Netflix used to tamp down bandwidth rates with great agility. I’ve read articles about how they maximized flexibility, and valued their ability to reduce their bandwidth footprint, but that no longer seems to be the case. I want to blame Verizon for this, since they offer fairly crappy service on my block, but I think the greater problem is that Netflix for some reason no longer values that elastic delivery.

They want to deliver HD even if you’re not capable of receiving it, and that’s screwing up my watching of Season 5 of Breaking Bad. I dislike Verizon, but it seems that Netflix is the one who can fix this problem.

Update: It looks like Netflix agrees the problem isn’t Verizon.

Update (February 22): It looks like Ars Technica now thinks the problem is Verizon, demanding substantial peering payments.

New Sherlocks Start Tomorrow! Yawn.

what-calm-i-m-waiting-for-sherlock-season-3-6But not for the reason you think. My daughter was so excited by the prospect of new episodes of Sherlock that I hooked up Tunnelbear to my internet connection. Tunnelbear is VPN software that anonymizes your data stream, so you can watch local content from other countries. So we streamed Sherlock from the BBC1 website in the UK, just as if we were holed up in our seaside cottage in Port Wen in Cornwall, eating pasties.

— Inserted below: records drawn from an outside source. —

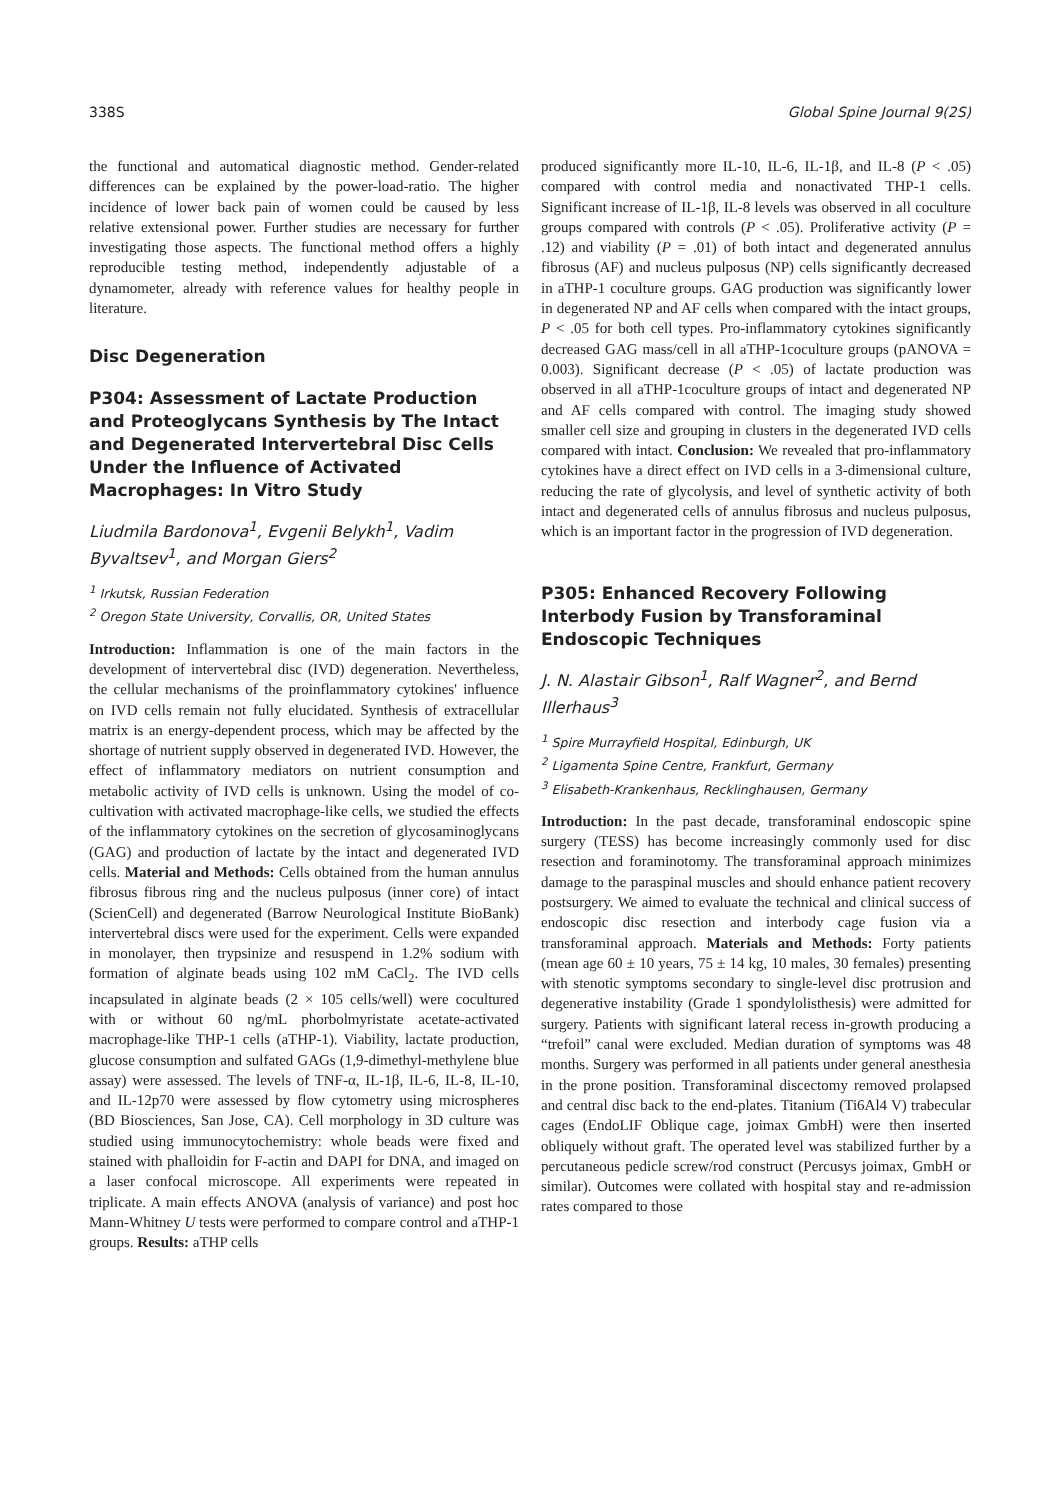338S Global Spine Journal 9(2S)
the functional and automatical diagnostic method. Gender-related differences can be explained by the power-load-ratio. The higher incidence of lower back pain of women could be caused by less relative extensional power. Further studies are necessary for further investigating those aspects. The functional method offers a highly reproducible testing method, independently adjustable of a dynamometer, already with reference values for healthy people in literature.
Disc Degeneration
P304: Assessment of Lactate Production and Proteoglycans Synthesis by The Intact and Degenerated Intervertebral Disc Cells Under the Influence of Activated Macrophages: In Vitro Study
Liudmila Bardonova<sup>1</sup>, Evgenii Belykh<sup>1</sup>, Vadim Byvaltsev<sup>1</sup>, and Morgan Giers<sup>2</sup>
<sup>1</sup> Irkutsk, Russian Federation
<sup>2</sup> Oregon State University, Corvallis, OR, United States
Introduction: Inflammation is one of the main factors in the development of intervertebral disc (IVD) degeneration. Nevertheless, the cellular mechanisms of the proinflammatory cytokines' influence on IVD cells remain not fully elucidated. Synthesis of extracellular matrix is an energy-dependent process, which may be affected by the shortage of nutrient supply observed in degenerated IVD. However, the effect of inflammatory mediators on nutrient consumption and metabolic activity of IVD cells is unknown. Using the model of co-cultivation with activated macrophage-like cells, we studied the effects of the inflammatory cytokines on the secretion of glycosaminoglycans (GAG) and production of lactate by the intact and degenerated IVD cells. Material and Methods: Cells obtained from the human annulus fibrosus fibrous ring and the nucleus pulposus (inner core) of intact (ScienCell) and degenerated (Barrow Neurological Institute BioBank) intervertebral discs were used for the experiment. Cells were expanded in monolayer, then trypsinize and resuspend in 1.2% sodium with formation of alginate beads using 102 mM CaCl<sub>2</sub>. The IVD cells incapsulated in alginate beads (2 × 105 cells/well) were cocultured with or without 60 ng/mL phorbolmyristate acetate-activated macrophage-like THP-1 cells (aTHP-1). Viability, lactate production, glucose consumption and sulfated GAGs (1,9-dimethyl-methylene blue assay) were assessed. The levels of TNF-α, IL-1β, IL-6, IL-8, IL-10, and IL-12p70 were assessed by flow cytometry using microspheres (BD Biosciences, San Jose, CA). Cell morphology in 3D culture was studied using immunocytochemistry: whole beads were fixed and stained with phalloidin for F-actin and DAPI for DNA, and imaged on a laser confocal microscope. All experiments were repeated in triplicate. A main effects ANOVA (analysis of variance) and post hoc Mann-Whitney U tests were performed to compare control and aTHP-1 groups. Results: aTHP cells
produced significantly more IL-10, IL-6, IL-1β, and IL-8 (P < .05) compared with control media and nonactivated THP-1 cells. Significant increase of IL-1β, IL-8 levels was observed in all coculture groups compared with controls (P < .05). Proliferative activity (P = .12) and viability (P = .01) of both intact and degenerated annulus fibrosus (AF) and nucleus pulposus (NP) cells significantly decreased in aTHP-1 coculture groups. GAG production was significantly lower in degenerated NP and AF cells when compared with the intact groups, P < .05 for both cell types. Pro-inflammatory cytokines significantly decreased GAG mass/cell in all aTHP-1coculture groups (pANOVA = 0.003). Significant decrease (P < .05) of lactate production was observed in all aTHP-1coculture groups of intact and degenerated NP and AF cells compared with control. The imaging study showed smaller cell size and grouping in clusters in the degenerated IVD cells compared with intact. Conclusion: We revealed that pro-inflammatory cytokines have a direct effect on IVD cells in a 3-dimensional culture, reducing the rate of glycolysis, and level of synthetic activity of both intact and degenerated cells of annulus fibrosus and nucleus pulposus, which is an important factor in the progression of IVD degeneration.
P305: Enhanced Recovery Following Interbody Fusion by Transforaminal Endoscopic Techniques
J. N. Alastair Gibson<sup>1</sup>, Ralf Wagner<sup>2</sup>, and Bernd Illerhaus<sup>3</sup>
<sup>1</sup> Spire Murrayfield Hospital, Edinburgh, UK
<sup>2</sup> Ligamenta Spine Centre, Frankfurt, Germany
<sup>3</sup> Elisabeth-Krankenhaus, Recklinghausen, Germany
Introduction: In the past decade, transforaminal endoscopic spine surgery (TESS) has become increasingly commonly used for disc resection and foraminotomy. The transforaminal approach minimizes damage to the paraspinal muscles and should enhance patient recovery postsurgery. We aimed to evaluate the technical and clinical success of endoscopic disc resection and interbody cage fusion via a transforaminal approach. Materials and Methods: Forty patients (mean age 60 ± 10 years, 75 ± 14 kg, 10 males, 30 females) presenting with stenotic symptoms secondary to single-level disc protrusion and degenerative instability (Grade 1 spondylolisthesis) were admitted for surgery. Patients with significant lateral recess in-growth producing a “trefoil” canal were excluded. Median duration of symptoms was 48 months. Surgery was performed in all patients under general anesthesia in the prone position. Transforaminal discectomy removed prolapsed and central disc back to the end-plates. Titanium (Ti6Al4 V) trabecular cages (EndoLIF Oblique cage, joimax GmbH) were then inserted obliquely without graft. The operated level was stabilized further by a percutaneous pedicle screw/rod construct (Percusys joimax, GmbH or similar). Outcomes were collated with hospital stay and re-admission rates compared to those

Tunnelbear works great, and it also encrypts all your data, so you can’t be tapped by evil doers in public wifi hotspots and the NSA everywhere. At least in theory. They gift you with 500mb of data per month, and if you Tweet their praises @thetunnelbear they’ll give you another GB, which combined is enough for more than an hour of TV watching a month from England or France or a few other countries they have servers. For $5 a month or $50 per year you can use the service as much as you like. This advertisement generates no remuneration, it is just an expression of amazement and enthusiasm.

With a one-month subscription our little one and her little friend have seen the whole season of the gangly detective and his very nice sidekick, already, and won’t be troubled by the late night scheduling on a school night during mid-term time that caused so much consternation last time. No spoilers, but I’m told episode 2 is just the best Sherlock ever.